On the afternoon of July 9, 1996 Dr. Lin Russell and her six-year-old daughter Megan were battered to death with a hammer in a country lane in Kent and Megan's sister Josie, nine, was left for dead.
Levi Bellfield, who is serving life in prison for the murder of a schoolgirl and two young women on the outskirts of London, has reportedly confessed to murdering Dr. Russell and her daughter in a case, which Kent Police described as "one of the most horrific crimes ever committed."
But retired Detective Chief Inspector Colin Sutton, the man who caught Bellfield, said he does not believe he was responsible and may have an ulterior motive.
"He just likes being the center of attention and he likes winding people up," Mr. Sutton told Sputnik.
Murders Made Big News in UK in 1996
The case got massive media coverage at the time and stayed in the national conscience for many years partly because of Josie's remarkable recovery.

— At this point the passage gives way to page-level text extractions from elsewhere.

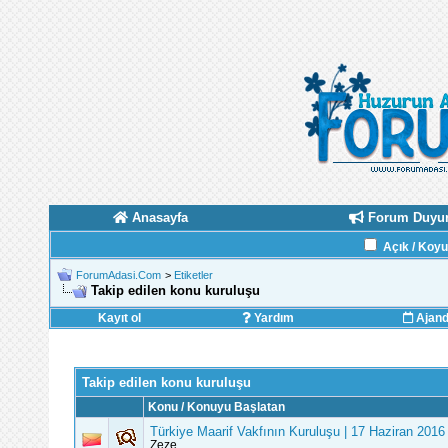
Anasayfa
Forum Duyur
Açık / Koy
ForumAdasi.Com
>
Etiketler
Takip edilen konu kuruluşu
Kayıt ol
Yardım
Ajan
Takip edilen konu kuruluşu
Konu / Konuyu Başlatan
Türkiye Maarif Vakfının Kuruluşu | 17 Haziran 2016
Zeze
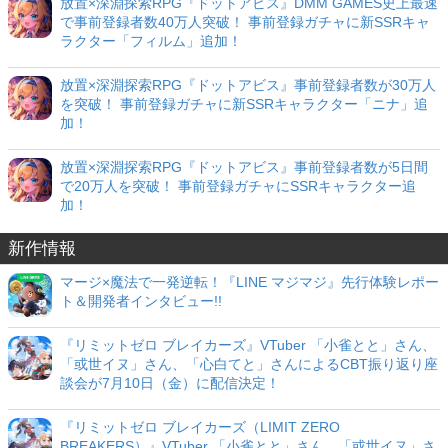
放置×深淵探索RPG『ドットアビス』DMM GAMES史上最速
で事前登録者数40万人突破！ 事前登録ガチャに新SSRキャ
ラクター「フィルム」追加！
放置×深淵探索RPG『ドットアビス』事前登録者数が30万人
を突破！ 事前登録ガチャに新SSRキャラクター「ニナ」追
加！
放置×深淵探索RPG『ドットアビス』事前登録者数が5日間
で20万人を突破！ 事前登録ガチャにSSRキャラクター追
加！
新作情報
マージ×魔法で一発逆転！『LINE マジマジ』先行体験レポー
ト＆開発者インタビュー!!
『リミットゼロ ブレイカーズ』VTuber 「小雀とと」さん、
「或世イヌ」さん、「心白てと」さんによるCBT振り返り座
談会が7月10日（金）に配信決定！
『リミットゼロ ブレイカーズ（LIMIT ZERO
BREAKERS）』VTuber 「小雀とと」さん、「或世イヌ」さ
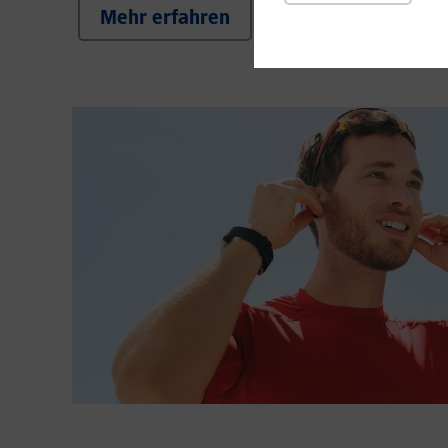
Mehr erfahren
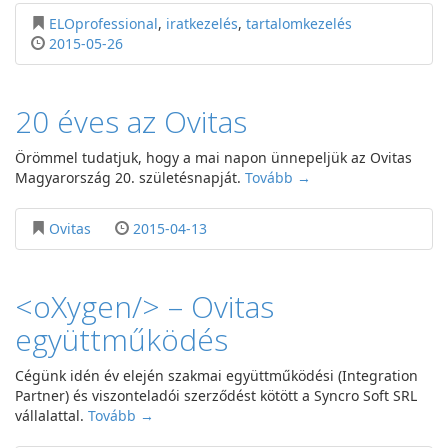
ELOprofessional
,
iratkezelés
,
tartalomkezelés
2015-05-26
20 éves az Ovitas
Örömmel tudatjuk, hogy a mai napon ünnepeljük az Ovitas
Magyarország 20. születésnapját.
Tovább →
Ovitas
2015-04-13
<oXygen/> – Ovitas
együttműködés
Cégünk idén év elején szakmai együttműködési (Integration
Partner) és viszonteladói szerződést kötött a Syncro Soft SRL
vállalattal.
Tovább →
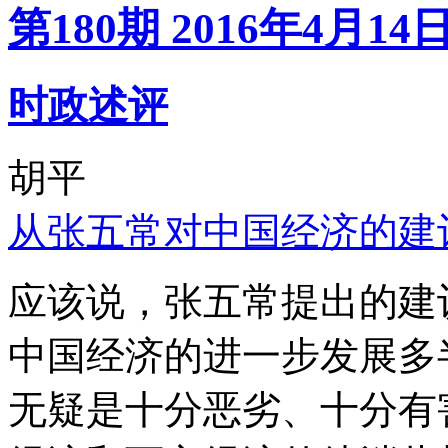
第180期 2016年4月14
时政述评
胡平
从张五常对中国经济的建
应该说，张五常提出的建
中国经济的进一步发展多
无疑是十分恶劣、十分有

She suffered terrible head injuries but after leaving hospital she moved with her father, Dr. Shaun Russell, back to north Wales, went back to school, graduated from university, became a successful textile artist and recently became engaged.
Going to a Christmas Fair to see the fab Josie Russell. Josie is a textile artist of some considerable talent. I bought a few things, would have been rude not to!! pic.twitter.com/6J6RMYCAsG— Paul Rees Author (@ReesAuthor) November 11, 2017
Michael Stone, a heroin addict, was jailed for life for the murders but no motive was ever indicated and Stone has always protested his innocence.
Bellfield, a wheelclamper and former nightclub doorman, was later convicted of the murders of French student Amelie Delagrange, British teenager Marsha McDonnell and schoolgirl Milly Dowler in south-west London and Surrey between 2002 and 2004.
Stone's solicitor, Paul Bacon, said on Wednesday, November 29, that they had now received a "full confession" to the Russell murders from Bellfield.
'Confession Contains Facts Not in Public Domain'
"In the confession, Bellfield describes how he came across Lin Russell and her two children, how he attacked them with a hammer, and his motivation for the killing. The confession is detailed and has a number of facts which are not in the public domain," said Mr. Bacon.
But Mr. Sutton is not convinced.
He said the modus operandi or M.O. was totally different to the attacks on Milly, Marsha and Amelie and there was no suggestion Bellfield had ever spent time in Kent.
"We took a statement from Bellfield's former partner and she said that as much as she would like to see him go to jail for the rest of his life she remembered that he was with her all day that day and she remembers it because it was her 25th birthday," Mr. Sutton told Sputnik.
He said it was a very "brave", if not rash, statement for Stone's lawyers to say that Bellfield's confession contained facts which were not in the public domain.
"There is so much on the internet about the Russell murders and it's very hard to say he can't have learned it from there and he was also in prison with Stone in Frankland, in Durham," Mr. Sutton told Sputnik.
'Huge Deal of Skepticism' About Confession
Mr. Sutton said he had a "huge deal of skepticism" about Bellfield's claim.
"I would be absolutely shocked if it turned out he committed these murders. I really do not think he did it," he told Sputnik.
If Levi Bellfield (now known as Yusuf Rahim) is responsible for the murders of Lin & Megan Russell and not Michael Stone, Bellfield would be one of Britain's worst serial killers pic.twitter.com/ouL0pawwsT— Jeremy Vine (@theJeremyVine) 29 November 2017
Mr. Sutton said Amelie and Marsha had both been approached late at night by Bellfield and were attacked with a hammer after they rejected his sexual advances, while Milly was abducted as she walked home from a railway station after school and is thought to have been raped.
Mr. Sutton said the murders in Chillenden, Kent, in 1996 were very different.
The victims were attacked in broad daylight and were tied up but there was no sexual element.
Stone's Conviction Tested in Courts
Stone, a heroin user from Gillingham in Kent, was convicted largely on the basis of statements from prison cellmates, notably Damien Daley, and he remains in jail after numerous appeals and a retrial.
"It's not a case where there is a strong body of evidence. Do I think he should have been convicted? It's a matter for the jury but it has been tested in two trials and the Court of Appeal," Mr. Sutton told Sputnik.
He said he doubted Stone's conviction would be quashed on the basis of Bellfield's confession alone and he said there was very little forensic evidence which could be retested to confirm who really was the culprit.
A shoelace, which was found by the bodies and was thought to have been used as a ligature either on the victims or by the attacker to shoot up drugs, has mysteriously gone missing.